Less than two weeks later, as shocks reverberated across the country and teenagers were confronted by metal detectors at their school doors, Charlton Heston paid a visit to nearby Denver. Defying a request by the city's mayor to cancel his previously planned visit, apparently oblivious to protesters outside, Heston made a strikingly callous address to a crowd of rabid gun nuts. "The mayor said, 'Don't come here,'" Heston began, smiling as the crowd booed the mayor's name. "But we're already here! This is our country! This is America, and we're free to travel anywhere in our proud land!"
With Columbine, Moore has a beginning, and with Heston, he has an ending. At the film's conclusion, he visits Heston's Hollywood home (in a typically droll touch, with the help of a tourist "star map") and merely by introducing himself on Heston's intercom, gains admittance. Once inside, Moore challenges Heston on his uncompromising gun views, which the star, posed in front of a Ben-Hur poster, refuses to renounce.
In between Columbine and Heston, Moore takes us on a fascinating tour of some lesser-known corners of the gun debate, which will interest even those who already believe in sensible gun laws.
Moore's central question involves why America suffers upward of one hundred times more gun casualties annually than other industrialized nations. Eventually, Moore zeroes in on Canada, a country with much history and culture in common with Americans, and one with an extraordinarily high rate of gun ownership: about 7 million firearms in 11 million households. Yet, in 1999, there were only 165 Canadian gun deaths, compared to the appalling American death toll of 11,127.
When Moore stops in a bar in Windsor, Ontario--just a trip across the bridge from Detroit, America's Murder Capital--his interviews with its fairly rough-looking habitués are revealing.
Despite their rough exteriors, these Canadian barflies turn sunny when Moore talks to them. One woman tells him that she leaves her door unlocked, even after she was once robbed.
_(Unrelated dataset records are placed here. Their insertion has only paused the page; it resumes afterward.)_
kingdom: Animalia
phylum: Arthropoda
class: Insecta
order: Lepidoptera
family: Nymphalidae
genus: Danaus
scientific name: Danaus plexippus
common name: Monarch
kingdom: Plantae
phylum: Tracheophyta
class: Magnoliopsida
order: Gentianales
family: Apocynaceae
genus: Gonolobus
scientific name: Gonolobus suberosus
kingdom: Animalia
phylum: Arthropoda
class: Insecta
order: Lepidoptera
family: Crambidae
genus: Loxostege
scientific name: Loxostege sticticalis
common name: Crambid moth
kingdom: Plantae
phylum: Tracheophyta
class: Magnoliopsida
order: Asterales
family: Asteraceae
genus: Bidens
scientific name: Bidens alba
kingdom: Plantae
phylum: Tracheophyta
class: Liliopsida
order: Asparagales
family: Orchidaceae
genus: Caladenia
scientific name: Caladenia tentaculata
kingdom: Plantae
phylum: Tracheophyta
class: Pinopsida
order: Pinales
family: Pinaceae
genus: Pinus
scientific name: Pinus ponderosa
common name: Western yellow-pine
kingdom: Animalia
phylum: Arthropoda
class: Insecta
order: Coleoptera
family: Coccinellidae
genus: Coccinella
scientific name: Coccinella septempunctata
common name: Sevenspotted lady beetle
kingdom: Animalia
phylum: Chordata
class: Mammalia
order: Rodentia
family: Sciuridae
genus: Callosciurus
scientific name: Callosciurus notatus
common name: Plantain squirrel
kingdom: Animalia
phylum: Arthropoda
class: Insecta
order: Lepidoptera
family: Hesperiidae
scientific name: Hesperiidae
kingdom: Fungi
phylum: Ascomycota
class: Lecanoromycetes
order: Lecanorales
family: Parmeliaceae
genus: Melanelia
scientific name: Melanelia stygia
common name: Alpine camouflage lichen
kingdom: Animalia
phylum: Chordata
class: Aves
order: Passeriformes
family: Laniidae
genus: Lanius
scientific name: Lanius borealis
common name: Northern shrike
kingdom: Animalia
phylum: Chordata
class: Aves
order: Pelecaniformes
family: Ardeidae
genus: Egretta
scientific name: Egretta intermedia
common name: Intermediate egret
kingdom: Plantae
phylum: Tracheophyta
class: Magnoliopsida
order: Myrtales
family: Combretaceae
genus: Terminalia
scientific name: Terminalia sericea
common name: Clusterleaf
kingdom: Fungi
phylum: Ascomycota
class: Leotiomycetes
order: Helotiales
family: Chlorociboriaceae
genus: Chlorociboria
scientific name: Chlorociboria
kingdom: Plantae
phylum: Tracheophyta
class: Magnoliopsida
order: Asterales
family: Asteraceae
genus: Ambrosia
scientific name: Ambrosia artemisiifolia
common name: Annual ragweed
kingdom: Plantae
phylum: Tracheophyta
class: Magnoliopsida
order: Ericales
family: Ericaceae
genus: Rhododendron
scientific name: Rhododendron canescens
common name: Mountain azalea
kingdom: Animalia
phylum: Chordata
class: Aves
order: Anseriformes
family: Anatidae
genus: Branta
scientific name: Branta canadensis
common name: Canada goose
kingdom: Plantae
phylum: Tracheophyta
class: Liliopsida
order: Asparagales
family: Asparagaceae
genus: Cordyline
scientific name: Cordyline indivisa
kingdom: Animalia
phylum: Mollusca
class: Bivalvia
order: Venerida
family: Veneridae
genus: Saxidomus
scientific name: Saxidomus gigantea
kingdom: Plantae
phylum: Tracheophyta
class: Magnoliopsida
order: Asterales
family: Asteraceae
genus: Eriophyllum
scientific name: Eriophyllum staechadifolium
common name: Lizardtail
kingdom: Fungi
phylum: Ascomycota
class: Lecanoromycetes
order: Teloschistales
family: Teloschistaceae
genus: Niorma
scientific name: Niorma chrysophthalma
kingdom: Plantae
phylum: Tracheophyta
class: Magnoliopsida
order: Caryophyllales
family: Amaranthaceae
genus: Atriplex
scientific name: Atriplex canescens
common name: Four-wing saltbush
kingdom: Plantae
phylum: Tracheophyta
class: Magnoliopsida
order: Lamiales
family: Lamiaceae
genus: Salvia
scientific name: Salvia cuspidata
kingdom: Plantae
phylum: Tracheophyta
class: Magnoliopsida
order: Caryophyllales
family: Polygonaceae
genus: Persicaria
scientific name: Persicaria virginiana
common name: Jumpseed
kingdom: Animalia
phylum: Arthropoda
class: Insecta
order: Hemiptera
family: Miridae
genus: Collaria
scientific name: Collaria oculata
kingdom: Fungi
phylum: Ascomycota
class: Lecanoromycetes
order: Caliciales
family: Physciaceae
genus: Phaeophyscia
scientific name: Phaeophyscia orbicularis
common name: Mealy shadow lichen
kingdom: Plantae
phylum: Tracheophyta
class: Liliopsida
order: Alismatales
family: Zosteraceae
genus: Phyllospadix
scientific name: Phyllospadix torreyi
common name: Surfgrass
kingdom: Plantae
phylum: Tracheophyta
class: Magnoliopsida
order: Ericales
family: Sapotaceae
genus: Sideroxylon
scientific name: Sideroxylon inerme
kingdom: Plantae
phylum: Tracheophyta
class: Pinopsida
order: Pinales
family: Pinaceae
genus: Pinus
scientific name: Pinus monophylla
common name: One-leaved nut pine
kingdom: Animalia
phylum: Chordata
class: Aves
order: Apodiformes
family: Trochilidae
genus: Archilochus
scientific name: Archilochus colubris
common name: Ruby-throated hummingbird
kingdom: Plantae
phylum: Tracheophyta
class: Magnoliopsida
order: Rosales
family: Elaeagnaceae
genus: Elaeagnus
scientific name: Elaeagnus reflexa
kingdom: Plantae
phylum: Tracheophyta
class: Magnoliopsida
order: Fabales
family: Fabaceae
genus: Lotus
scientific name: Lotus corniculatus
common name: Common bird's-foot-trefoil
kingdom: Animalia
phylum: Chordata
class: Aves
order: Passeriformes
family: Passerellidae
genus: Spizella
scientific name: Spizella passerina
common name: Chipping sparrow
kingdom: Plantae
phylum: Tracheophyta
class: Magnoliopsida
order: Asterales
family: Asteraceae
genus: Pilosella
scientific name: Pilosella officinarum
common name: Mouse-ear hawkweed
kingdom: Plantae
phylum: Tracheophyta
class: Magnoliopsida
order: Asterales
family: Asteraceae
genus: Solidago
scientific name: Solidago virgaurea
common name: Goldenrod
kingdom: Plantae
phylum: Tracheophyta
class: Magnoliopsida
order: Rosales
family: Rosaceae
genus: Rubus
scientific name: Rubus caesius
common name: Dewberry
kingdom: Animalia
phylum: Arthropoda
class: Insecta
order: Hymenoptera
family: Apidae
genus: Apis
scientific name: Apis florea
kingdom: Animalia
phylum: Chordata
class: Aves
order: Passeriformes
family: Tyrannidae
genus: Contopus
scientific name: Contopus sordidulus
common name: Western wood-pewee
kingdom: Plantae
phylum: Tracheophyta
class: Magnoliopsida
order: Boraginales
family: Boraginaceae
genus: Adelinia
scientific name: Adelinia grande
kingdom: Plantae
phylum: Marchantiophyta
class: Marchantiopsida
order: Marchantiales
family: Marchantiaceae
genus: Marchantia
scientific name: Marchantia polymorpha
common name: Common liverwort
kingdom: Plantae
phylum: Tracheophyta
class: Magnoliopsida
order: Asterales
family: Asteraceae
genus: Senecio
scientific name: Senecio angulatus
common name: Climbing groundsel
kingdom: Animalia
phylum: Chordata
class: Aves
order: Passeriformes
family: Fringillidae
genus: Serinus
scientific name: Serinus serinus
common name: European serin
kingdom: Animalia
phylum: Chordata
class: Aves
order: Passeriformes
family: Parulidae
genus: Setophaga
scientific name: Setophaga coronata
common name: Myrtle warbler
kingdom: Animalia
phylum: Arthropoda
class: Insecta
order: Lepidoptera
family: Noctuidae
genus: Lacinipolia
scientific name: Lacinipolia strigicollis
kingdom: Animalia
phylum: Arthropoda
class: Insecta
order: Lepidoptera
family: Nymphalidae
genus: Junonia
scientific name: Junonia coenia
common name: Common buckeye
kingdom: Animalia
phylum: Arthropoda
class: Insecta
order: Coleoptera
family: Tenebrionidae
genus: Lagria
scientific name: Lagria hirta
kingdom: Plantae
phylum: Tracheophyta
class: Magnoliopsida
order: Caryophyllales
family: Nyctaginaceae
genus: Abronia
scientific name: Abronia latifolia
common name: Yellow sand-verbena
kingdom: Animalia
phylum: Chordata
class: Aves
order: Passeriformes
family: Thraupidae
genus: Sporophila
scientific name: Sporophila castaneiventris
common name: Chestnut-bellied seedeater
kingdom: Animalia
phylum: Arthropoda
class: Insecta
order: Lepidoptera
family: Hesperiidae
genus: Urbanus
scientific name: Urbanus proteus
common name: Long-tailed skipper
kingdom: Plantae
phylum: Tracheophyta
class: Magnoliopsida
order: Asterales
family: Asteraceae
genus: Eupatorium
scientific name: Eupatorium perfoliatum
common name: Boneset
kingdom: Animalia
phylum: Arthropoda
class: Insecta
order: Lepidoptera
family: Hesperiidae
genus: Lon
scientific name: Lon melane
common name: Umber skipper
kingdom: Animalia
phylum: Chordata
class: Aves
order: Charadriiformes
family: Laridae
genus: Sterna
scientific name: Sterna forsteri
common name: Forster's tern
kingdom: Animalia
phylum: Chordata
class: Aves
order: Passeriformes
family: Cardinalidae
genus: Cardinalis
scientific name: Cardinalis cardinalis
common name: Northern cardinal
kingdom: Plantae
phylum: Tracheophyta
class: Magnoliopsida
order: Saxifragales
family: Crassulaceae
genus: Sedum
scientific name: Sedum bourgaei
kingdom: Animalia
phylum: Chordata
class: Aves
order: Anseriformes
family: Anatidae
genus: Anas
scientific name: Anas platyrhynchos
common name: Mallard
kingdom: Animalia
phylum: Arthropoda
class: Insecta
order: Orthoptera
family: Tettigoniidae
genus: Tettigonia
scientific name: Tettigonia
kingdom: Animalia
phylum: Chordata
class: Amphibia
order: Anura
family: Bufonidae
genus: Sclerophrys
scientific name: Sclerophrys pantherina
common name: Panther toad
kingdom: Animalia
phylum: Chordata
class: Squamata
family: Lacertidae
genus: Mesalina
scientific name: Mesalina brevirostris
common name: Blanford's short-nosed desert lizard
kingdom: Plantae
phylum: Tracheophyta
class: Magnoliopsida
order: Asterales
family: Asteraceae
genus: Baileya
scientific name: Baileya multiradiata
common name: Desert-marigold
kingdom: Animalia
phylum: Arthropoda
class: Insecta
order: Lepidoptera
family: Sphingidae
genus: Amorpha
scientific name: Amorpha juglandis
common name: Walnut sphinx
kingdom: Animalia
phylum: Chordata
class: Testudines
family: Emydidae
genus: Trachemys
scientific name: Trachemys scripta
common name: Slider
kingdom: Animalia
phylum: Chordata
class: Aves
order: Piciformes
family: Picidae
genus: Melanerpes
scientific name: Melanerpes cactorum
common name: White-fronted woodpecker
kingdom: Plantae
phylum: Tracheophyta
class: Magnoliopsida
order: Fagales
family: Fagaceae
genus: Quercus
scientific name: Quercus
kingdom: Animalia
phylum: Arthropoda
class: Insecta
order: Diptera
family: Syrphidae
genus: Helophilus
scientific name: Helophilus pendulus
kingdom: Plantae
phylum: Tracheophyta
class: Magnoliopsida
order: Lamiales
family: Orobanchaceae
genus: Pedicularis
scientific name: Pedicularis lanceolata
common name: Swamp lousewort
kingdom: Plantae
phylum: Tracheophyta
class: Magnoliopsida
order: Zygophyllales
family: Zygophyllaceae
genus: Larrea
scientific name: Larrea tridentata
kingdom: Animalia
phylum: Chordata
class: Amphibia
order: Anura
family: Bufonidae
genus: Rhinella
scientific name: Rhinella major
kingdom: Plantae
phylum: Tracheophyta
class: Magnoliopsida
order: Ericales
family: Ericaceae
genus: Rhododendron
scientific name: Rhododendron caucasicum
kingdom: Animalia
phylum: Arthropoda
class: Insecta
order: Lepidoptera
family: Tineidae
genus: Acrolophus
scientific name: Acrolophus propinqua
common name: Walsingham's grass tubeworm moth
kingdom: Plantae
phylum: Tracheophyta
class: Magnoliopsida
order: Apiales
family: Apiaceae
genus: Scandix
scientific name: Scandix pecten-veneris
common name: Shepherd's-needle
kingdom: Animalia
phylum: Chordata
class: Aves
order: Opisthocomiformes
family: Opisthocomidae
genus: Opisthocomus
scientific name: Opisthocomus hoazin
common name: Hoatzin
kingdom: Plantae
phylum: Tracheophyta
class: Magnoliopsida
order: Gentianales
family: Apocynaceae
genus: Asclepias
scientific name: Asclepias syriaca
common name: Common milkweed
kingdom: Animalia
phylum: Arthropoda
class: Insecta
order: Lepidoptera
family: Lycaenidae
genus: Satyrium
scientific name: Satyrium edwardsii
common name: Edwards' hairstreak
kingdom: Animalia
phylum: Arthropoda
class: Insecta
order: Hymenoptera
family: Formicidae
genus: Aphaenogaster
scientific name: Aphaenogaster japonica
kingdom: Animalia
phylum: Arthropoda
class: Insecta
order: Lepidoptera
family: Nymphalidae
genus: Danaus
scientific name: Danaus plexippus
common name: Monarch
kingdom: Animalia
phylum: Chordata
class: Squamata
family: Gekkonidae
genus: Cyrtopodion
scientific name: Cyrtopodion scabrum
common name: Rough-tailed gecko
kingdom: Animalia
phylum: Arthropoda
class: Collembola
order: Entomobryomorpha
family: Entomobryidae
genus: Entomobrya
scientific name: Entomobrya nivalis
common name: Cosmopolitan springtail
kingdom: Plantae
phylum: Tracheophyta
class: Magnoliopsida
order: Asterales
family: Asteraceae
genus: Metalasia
Elsewhere in Windsor, a police officer has difficulty remembering a murder there, until he recalls one committed by "a guy from Detroit."
When Moore asks a Toronto native to "take [him] to a Canadian slum," we see a quiet, orderly, well-maintained complex of brick high-rises and rowhouses, with ample green space. Elsewhere, Moore interviews three very ordinary young adults, in front of a Taco Bell. He asks about Canada's public health system: "Why should medical care be free?" His interviewees blink at him with bafflement, before one shrugs and says, "It's a human right. Everyone's got a right to live."
What's surprising about Bowling for Columbine is that it's a patriotic film, full of populist empathy. While it's all too easy to slip into shrill denunciations of America's culture of violence, Moore manages to stay on the little guy's side. He places blame on a government run by corporate interests that perpetrate large inequalities of wealth and opportunity, and on a media that stokes a climate of fear, transforming every quiet hamlet into Dodge City each night on the 6 o'clock news.
Nonetheless, the American intellectual left has generally been cool toward Moore, regarding him as a factually sloppy, self-promoting grandstander. Journalists in the know have retailed stories of his disastrous tenure at the helm of Mother Jones.
Moore's film has flaws: a montage of America's foreign interventions, scored to Armstrong's "What a Wonderful World," would have been better left to Noam Chomsky's video collection. Other sequences in Bowling have rubbed lefty critics as contrived and phony: In two separate sections, Moore drops his purportedly detached stance and indulges in his inner Oprah.
Frankly, though, such concerns are mere aesthetic posturing. The critics should let Moore be Moore: With the recent departures of Wellstone and Hitchens, the American Left has no greater weapon than him remaining in its arsenal.